▸ **Document text**
<<<<
October 18, 2015 § Leave a comment

By

Jasbinder Singh

Let no one fool you. An Art Center, proposed by Herndon’s arts community and discussed in the Oct 7th Town Council work session, will cost $15 – $20 million with parking. The question is, “Will the Town pay for it by, among other things, donating the town-owned land to developers and/or increasing development density unreasonably? The art community’s representatives Mr. O’Reilly and Mr. Hoffman did not talk about its capital costs. They couldn’t have, because the arts organizations have not raised any meaningful capital over the last twelve years. It appears that the arts community expects the Town to somehow pay for the Art Center. That is, the taxpayers will, most likely, foot essentially 100% of the bill, even though, most will never even enter its halls, much less, benefit from it.
>>>>
▸ **Exercise data**
<<<<
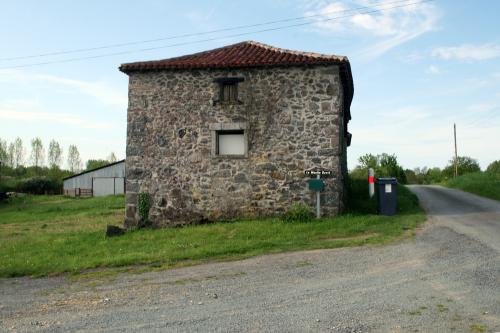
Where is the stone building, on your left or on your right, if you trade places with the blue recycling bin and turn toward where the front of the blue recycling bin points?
on your right

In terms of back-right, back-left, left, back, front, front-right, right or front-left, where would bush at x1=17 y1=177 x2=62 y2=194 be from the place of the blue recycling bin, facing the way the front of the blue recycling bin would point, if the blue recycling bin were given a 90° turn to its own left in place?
back-left

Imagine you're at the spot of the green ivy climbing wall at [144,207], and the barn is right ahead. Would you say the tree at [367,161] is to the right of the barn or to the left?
right

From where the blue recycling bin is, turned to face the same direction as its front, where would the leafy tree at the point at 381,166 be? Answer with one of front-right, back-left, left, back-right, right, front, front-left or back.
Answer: back

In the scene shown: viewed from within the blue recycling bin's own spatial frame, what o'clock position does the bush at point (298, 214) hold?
The bush is roughly at 2 o'clock from the blue recycling bin.

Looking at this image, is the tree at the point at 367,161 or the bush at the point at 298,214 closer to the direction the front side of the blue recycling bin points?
the bush

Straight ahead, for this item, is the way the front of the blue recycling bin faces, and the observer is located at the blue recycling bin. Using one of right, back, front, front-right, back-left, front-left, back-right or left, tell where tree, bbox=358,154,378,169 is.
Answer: back

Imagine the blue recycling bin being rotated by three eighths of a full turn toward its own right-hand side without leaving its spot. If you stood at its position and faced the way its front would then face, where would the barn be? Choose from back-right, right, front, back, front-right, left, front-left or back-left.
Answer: front

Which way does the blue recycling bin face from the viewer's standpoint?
toward the camera

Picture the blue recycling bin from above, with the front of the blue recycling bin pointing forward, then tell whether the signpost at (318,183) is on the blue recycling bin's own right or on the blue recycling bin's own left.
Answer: on the blue recycling bin's own right

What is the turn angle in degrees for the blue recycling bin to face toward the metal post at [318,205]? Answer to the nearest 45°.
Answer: approximately 45° to its right

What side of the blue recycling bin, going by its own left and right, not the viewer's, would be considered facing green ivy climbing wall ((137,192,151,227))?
right
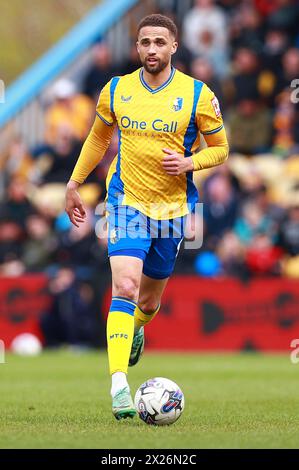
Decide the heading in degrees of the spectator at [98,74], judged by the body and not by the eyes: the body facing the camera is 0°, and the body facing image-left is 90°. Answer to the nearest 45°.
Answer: approximately 0°

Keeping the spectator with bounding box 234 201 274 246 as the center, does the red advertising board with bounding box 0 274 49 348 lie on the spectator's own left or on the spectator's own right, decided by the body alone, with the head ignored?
on the spectator's own right

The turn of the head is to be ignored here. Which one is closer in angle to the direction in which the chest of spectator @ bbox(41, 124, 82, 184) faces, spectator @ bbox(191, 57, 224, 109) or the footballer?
the footballer
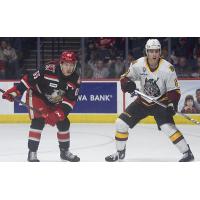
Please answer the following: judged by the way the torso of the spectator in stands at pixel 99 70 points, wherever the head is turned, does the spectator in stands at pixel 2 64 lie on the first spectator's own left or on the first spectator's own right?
on the first spectator's own right

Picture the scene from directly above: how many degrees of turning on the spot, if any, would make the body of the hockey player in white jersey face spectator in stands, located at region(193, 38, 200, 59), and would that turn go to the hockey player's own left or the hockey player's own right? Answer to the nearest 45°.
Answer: approximately 180°

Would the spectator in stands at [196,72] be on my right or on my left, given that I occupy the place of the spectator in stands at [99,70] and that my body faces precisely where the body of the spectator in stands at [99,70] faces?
on my left
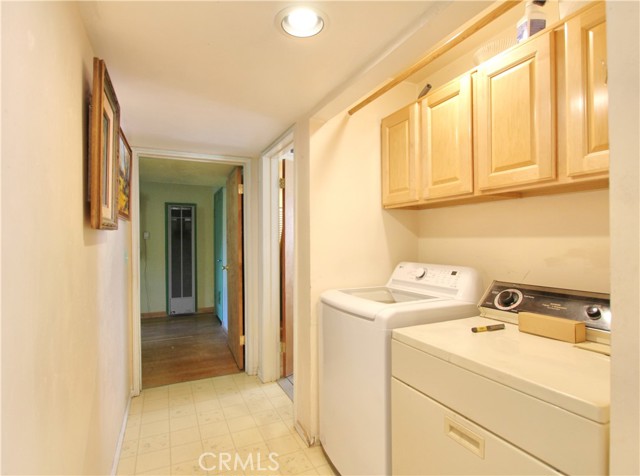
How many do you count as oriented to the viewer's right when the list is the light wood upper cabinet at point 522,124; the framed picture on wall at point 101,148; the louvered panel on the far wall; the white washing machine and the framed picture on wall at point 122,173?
2

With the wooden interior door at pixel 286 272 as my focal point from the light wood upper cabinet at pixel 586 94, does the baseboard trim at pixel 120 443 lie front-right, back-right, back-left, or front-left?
front-left

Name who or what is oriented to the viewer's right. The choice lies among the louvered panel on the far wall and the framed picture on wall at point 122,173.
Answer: the framed picture on wall

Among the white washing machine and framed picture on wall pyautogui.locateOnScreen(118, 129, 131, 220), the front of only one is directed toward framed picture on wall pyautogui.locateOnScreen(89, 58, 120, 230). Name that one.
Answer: the white washing machine

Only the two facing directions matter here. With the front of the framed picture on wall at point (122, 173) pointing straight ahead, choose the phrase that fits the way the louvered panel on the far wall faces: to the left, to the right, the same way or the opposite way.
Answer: to the right

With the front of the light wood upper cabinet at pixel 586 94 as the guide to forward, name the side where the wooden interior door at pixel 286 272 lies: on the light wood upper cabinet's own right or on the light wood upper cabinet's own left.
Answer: on the light wood upper cabinet's own right

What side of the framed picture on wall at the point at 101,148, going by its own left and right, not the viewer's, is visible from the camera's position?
right

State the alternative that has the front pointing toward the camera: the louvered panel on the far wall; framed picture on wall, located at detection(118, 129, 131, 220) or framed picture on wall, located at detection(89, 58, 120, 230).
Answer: the louvered panel on the far wall

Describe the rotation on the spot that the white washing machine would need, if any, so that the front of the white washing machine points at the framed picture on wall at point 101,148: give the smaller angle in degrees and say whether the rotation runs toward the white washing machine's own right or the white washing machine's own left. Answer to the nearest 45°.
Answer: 0° — it already faces it

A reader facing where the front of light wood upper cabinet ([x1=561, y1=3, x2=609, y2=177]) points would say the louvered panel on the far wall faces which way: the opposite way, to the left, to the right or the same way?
to the left

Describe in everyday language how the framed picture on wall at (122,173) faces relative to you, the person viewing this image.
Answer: facing to the right of the viewer

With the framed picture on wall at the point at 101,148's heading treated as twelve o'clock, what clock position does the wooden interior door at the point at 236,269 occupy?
The wooden interior door is roughly at 10 o'clock from the framed picture on wall.

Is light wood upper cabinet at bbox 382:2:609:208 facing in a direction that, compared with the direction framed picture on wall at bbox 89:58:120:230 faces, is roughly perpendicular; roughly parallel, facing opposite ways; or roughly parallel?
roughly parallel, facing opposite ways

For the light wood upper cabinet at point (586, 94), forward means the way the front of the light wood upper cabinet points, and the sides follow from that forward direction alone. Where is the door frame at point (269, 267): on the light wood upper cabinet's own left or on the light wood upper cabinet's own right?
on the light wood upper cabinet's own right

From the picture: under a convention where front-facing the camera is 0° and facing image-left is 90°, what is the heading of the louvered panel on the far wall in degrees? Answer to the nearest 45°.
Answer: approximately 0°

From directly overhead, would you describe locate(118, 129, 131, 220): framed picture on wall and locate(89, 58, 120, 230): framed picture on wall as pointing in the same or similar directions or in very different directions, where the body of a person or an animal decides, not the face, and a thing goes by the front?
same or similar directions

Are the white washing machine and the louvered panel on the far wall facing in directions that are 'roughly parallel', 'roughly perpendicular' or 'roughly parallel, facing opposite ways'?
roughly perpendicular
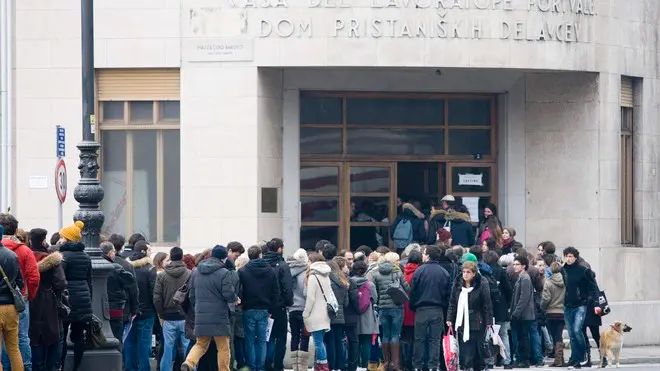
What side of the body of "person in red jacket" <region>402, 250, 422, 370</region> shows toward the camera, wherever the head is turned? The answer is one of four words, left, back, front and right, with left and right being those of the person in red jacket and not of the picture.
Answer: back

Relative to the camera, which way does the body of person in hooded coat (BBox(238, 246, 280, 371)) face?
away from the camera

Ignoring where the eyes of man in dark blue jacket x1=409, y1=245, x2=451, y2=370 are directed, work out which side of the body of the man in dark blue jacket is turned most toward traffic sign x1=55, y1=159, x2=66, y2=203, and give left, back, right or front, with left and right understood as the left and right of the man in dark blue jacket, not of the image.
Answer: left

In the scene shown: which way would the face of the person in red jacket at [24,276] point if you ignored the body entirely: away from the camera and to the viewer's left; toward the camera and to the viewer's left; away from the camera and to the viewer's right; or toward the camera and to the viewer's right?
away from the camera and to the viewer's right

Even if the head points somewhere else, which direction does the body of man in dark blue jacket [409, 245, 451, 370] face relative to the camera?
away from the camera
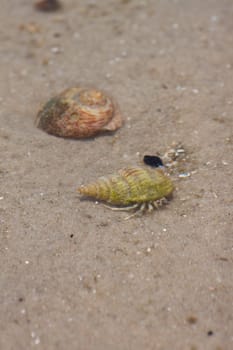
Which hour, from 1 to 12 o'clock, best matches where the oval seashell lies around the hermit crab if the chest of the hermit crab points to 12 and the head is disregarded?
The oval seashell is roughly at 8 o'clock from the hermit crab.

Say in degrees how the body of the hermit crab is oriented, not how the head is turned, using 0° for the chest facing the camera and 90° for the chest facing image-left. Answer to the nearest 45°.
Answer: approximately 270°
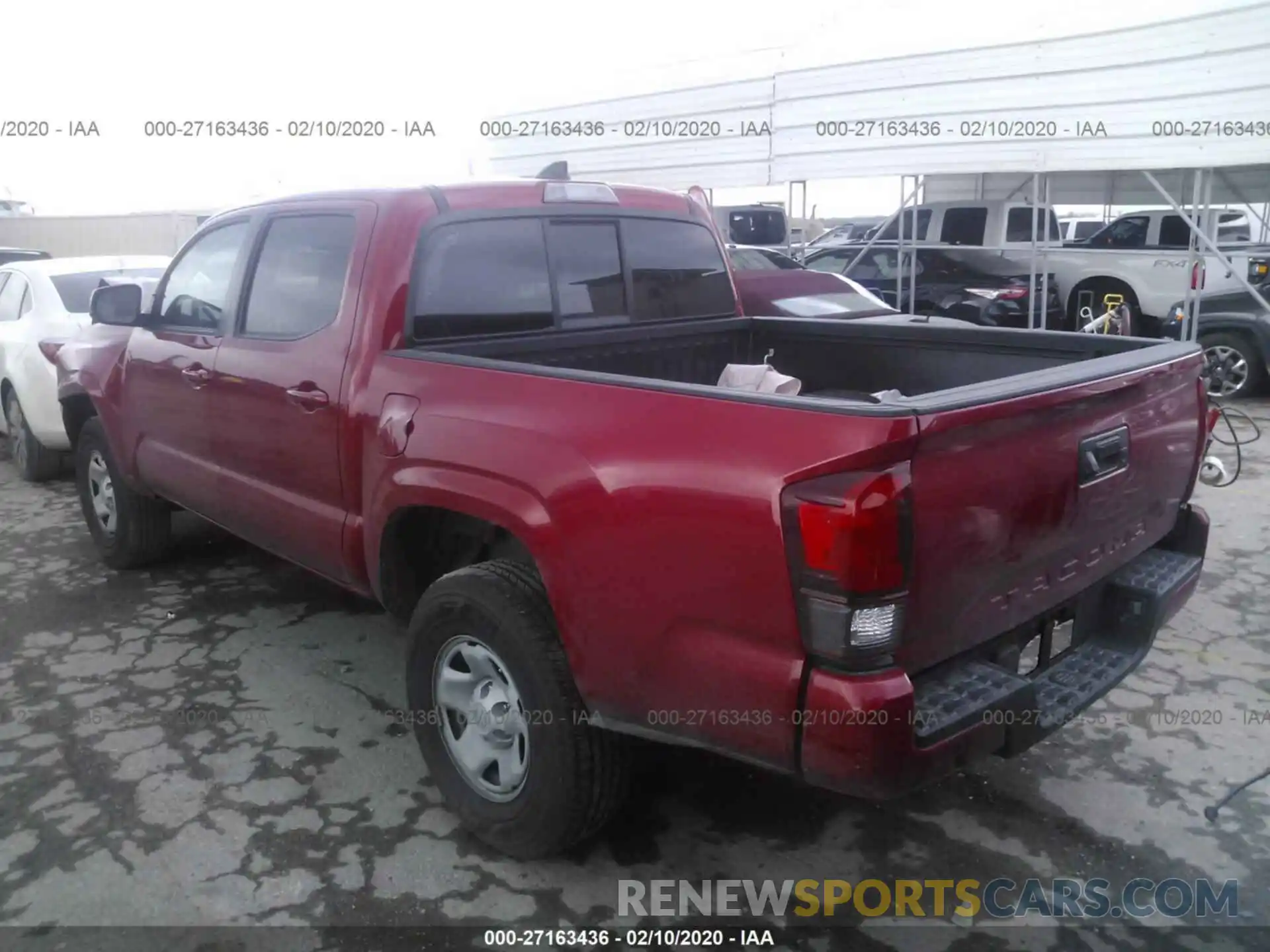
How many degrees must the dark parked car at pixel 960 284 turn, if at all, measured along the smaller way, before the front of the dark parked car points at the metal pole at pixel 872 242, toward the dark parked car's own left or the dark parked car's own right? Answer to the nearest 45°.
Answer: approximately 45° to the dark parked car's own left

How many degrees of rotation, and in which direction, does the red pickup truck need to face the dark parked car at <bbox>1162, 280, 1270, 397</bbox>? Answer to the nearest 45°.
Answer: approximately 90° to its right

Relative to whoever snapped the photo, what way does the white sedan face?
facing away from the viewer and to the left of the viewer

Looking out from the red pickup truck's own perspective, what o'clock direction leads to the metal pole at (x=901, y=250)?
The metal pole is roughly at 2 o'clock from the red pickup truck.

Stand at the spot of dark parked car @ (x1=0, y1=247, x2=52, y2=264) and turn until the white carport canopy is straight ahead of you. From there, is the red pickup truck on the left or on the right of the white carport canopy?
right

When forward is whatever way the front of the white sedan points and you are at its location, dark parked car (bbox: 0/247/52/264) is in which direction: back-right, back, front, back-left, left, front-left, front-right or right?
front-right

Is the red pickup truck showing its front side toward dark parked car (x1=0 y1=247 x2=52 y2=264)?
yes
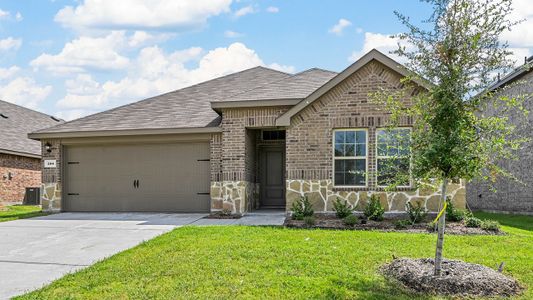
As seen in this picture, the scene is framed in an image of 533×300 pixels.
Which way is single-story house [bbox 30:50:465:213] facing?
toward the camera

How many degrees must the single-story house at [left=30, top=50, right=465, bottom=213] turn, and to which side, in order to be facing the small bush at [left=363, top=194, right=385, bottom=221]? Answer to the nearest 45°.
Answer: approximately 45° to its left

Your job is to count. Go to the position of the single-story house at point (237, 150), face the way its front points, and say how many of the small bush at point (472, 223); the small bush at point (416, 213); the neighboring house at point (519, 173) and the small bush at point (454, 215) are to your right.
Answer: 0

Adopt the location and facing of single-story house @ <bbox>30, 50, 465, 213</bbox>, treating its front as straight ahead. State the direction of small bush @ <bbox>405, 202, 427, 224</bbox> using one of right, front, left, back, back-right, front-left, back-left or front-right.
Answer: front-left

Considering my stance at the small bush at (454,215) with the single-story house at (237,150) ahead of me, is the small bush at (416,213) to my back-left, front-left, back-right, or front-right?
front-left

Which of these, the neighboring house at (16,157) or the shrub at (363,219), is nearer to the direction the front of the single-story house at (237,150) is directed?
the shrub

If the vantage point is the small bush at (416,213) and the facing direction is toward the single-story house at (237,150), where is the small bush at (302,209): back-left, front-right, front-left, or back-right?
front-left

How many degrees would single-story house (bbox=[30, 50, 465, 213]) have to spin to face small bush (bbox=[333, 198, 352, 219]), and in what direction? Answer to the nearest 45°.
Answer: approximately 45° to its left

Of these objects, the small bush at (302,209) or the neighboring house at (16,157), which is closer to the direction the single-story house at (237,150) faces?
the small bush
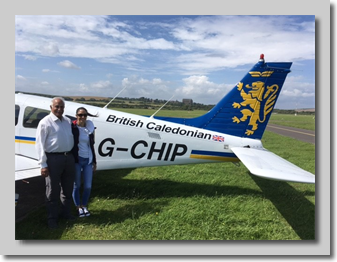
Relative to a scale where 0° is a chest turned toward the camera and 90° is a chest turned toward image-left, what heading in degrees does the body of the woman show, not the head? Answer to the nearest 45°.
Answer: approximately 0°

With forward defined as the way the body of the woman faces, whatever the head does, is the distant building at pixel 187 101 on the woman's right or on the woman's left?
on the woman's left
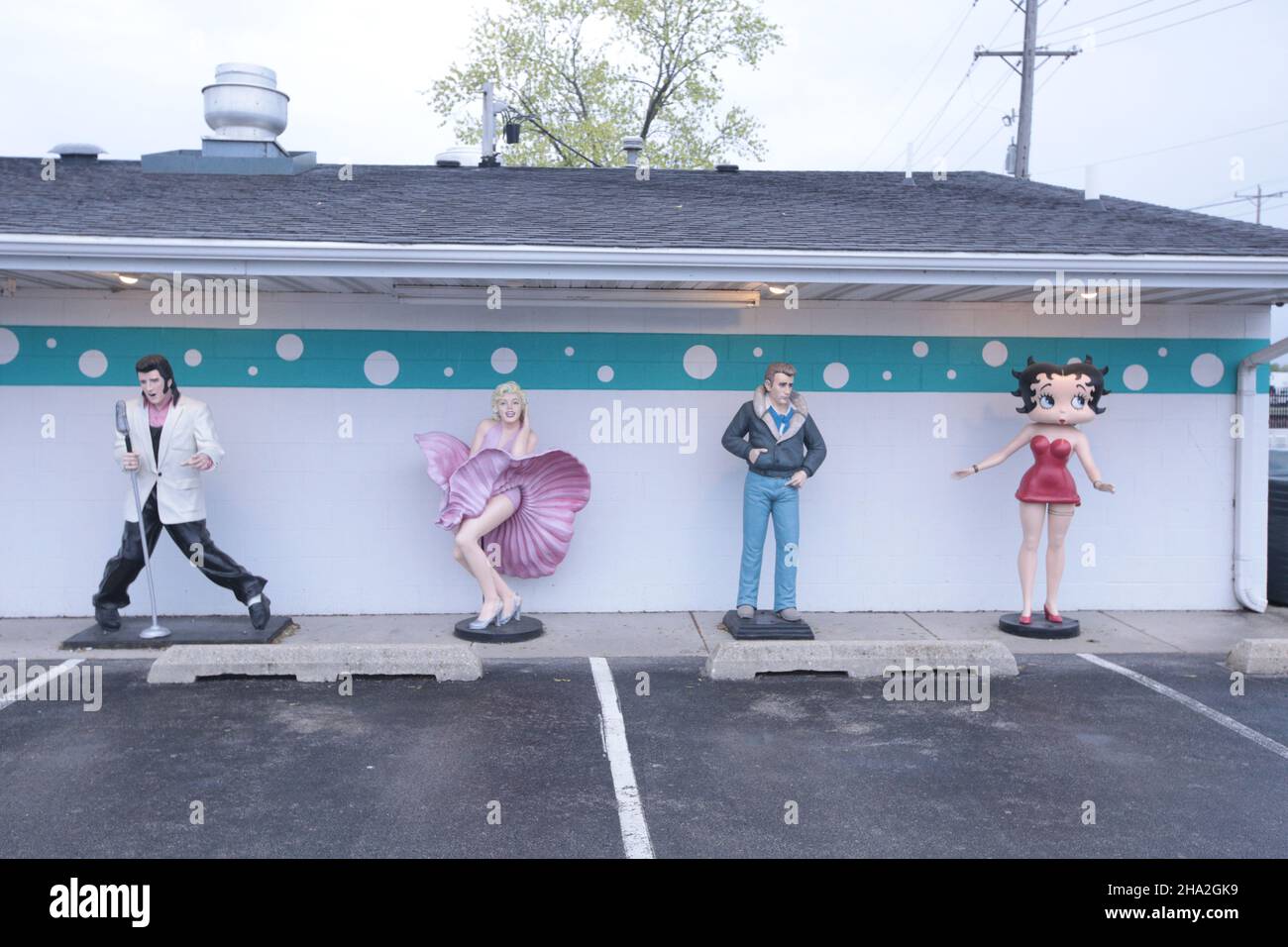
>>>>
▸ **Assignment 1**
Transcribe the Art Center passage from "October 18, 2015" to "benefit from it.".
▸ **Assignment 2**
Condense the Art Center passage's paragraph beginning "Let no one fool you" into a short bulleted list that keeps its main facts.
The items have nothing to do with the Art Center passage.

▸ **Output 1**
October 18, 2015 § Leave a comment

By

Jasbinder Singh

Let no one fool you. An Art Center, proposed by Herndon’s arts community and discussed in the Oct 7th Town Council work session, will cost $15 – $20 million with parking. The question is, “Will the Town pay for it by, among other things, donating the town-owned land to developers and/or increasing development density unreasonably? The art community’s representatives Mr. O’Reilly and Mr. Hoffman did not talk about its capital costs. They couldn’t have, because the arts organizations have not raised any meaningful capital over the last twelve years. It appears that the arts community expects the Town to somehow pay for the Art Center. That is, the taxpayers will, most likely, foot essentially 100% of the bill, even though, most will never even enter its halls, much less, benefit from it.

▸ **Output 2**
- The Art Center, proposed by Herndon's arts community and discussed at the Oct 7th Town Council work session, will cost $15–$20 million with parking.
- The open question is whether the Town will pay for it by means such as donating town-owned land to developers and/or increasing development density unreasonably.
- Arts representatives Mr. O'Reilly and Mr. Hoffman did not discuss capital costs, and the arts organizations have raised no meaningful capital over the last twelve years.
- The arts community appears to expect the Town to pay, so taxpayers will most likely cover essentially 100% of the cost, though most will never enter the building or benefit from it.